Soon, a rush of people emerges from the shambles of the terminal. A man limps, his arms on the shoulders of friends. A frail elderly woman wearing a mask slowly makes her way out. Behind them, the throng. Men and women, some with toddlers and infants, most carrying barely anything at all. There are backpacks and handbags but very few suitcases in the aftermath of Typhoon Haiyan, which laid wasted to the nearby town of 250,000.
Many here have very few belongings left. They are leaving because what was once home is now, for many, a wasteland – the only accommodations those banged together into shanties made from debris.
And so, more than half a week after the winds and the rising waters flattened Tacloban and a series of nearby municipalities, people are leaving. The exit flights are offered free of charge, a combination of military evacuations and departures on commercial aircraft that on Tuesday marked their first full day of resumed service.
Even those coming in to the disaster zone were here in large measure because they want to pull others out.

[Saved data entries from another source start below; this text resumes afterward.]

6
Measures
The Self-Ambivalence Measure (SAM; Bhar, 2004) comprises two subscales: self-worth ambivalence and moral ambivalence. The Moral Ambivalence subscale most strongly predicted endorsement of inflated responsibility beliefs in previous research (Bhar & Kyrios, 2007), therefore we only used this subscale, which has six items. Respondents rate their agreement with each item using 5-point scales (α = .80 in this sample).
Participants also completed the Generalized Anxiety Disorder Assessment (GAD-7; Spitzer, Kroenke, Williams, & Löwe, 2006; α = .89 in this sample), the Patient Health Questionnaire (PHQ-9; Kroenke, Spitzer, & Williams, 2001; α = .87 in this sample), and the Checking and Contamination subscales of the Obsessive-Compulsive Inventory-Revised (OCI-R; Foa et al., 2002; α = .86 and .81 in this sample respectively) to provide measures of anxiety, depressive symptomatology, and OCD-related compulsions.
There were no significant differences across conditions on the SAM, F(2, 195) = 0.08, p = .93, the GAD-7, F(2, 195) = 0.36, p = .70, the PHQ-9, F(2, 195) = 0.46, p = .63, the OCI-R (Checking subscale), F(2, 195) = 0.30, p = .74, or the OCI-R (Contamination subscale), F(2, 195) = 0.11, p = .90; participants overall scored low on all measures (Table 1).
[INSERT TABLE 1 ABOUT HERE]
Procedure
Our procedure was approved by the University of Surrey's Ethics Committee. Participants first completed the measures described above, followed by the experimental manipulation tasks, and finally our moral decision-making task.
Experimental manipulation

“I have to get my mother. She refuses to leave. She is 84 years old,”says Sandy Veloso, who together with her family owns a hotel in Tacloban. Her brothers have attempted to persuade the mother to find safer haven elsewhere. They have, so far, failed.
“I think if a daughter comes, maybe she will come with me,” says Ms. Veloso.
Typhoons strike Tacloban with regularity, but in the past people have always found ways to pull through. In 1987, a particularly wicked storm knocked out electricity for three months. Alain Alda remembers it with a touch of fondness.
It offered time to “be a family,” he says. “There was no TV so everybody talked to each other. Nobody went out. Just one big happy family.”
This time is far different. He has come from Manila to return to Tacloban to retrieve his father, brother and sister-in-law, who is eight months pregnant. Thoughts of rebuilding are far from his mind.
“I heard a lot of people say it’s good to go to Manila or transfer to other provinces. Leave Leyte until things settle down.” Leyte is the island where Tacloban is located.
When they leave, Mr. Alda’s family will join him in Manila, where he lives in a one-bedroom condo. Come December they will be six adults and a newborn.
“It’s going to be a challenge,” he says. “But I am looking forward to it. It’s our second lease on life as a family. Things could have been worse. At least they are still alive.”